[START OF DATASET]
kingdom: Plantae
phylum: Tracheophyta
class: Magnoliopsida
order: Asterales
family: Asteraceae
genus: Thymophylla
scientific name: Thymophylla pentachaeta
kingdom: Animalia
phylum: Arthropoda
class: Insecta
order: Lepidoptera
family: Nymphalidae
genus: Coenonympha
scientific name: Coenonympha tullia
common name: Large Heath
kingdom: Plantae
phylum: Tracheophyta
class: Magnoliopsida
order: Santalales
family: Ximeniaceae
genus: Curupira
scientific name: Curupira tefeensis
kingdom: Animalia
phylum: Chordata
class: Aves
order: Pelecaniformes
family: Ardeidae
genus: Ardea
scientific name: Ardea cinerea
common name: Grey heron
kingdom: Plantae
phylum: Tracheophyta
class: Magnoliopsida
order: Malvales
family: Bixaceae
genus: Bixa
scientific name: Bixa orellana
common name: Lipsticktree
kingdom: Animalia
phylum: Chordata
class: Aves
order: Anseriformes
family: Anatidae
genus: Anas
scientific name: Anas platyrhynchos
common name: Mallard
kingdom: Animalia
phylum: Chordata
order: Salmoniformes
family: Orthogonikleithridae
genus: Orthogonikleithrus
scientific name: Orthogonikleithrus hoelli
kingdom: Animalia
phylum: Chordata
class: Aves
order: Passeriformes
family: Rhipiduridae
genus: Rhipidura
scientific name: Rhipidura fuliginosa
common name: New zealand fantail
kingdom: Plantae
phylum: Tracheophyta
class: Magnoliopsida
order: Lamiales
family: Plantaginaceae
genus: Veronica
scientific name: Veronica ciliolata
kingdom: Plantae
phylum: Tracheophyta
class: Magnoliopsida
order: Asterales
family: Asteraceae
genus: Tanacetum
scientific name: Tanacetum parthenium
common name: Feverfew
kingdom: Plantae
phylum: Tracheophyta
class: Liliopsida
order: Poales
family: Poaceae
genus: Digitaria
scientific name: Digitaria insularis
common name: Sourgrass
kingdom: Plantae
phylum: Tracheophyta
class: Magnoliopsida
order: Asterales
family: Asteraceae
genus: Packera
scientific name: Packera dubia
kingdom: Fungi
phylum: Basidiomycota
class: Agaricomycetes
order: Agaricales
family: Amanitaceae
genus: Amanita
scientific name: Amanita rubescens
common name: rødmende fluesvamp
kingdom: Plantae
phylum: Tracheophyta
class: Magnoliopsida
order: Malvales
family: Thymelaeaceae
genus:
[END OF DATASET]
WRITTEN TASK: Render the lines from the one holding "genus: Amanita" through the last line of the items, both included, as a numbered list with blank lines left out.

SOLUTION TO THIS EXERCISE:
1. genus: Amanita
2. scientific name: Amanita rubescens
3. common name: rødmende fluesvamp
4. kingdom: Plantae
5. phylum: Tracheophyta
6. class: Magnoliopsida
7. order: Malvales
8. family: Thymelaeaceae
9. genus:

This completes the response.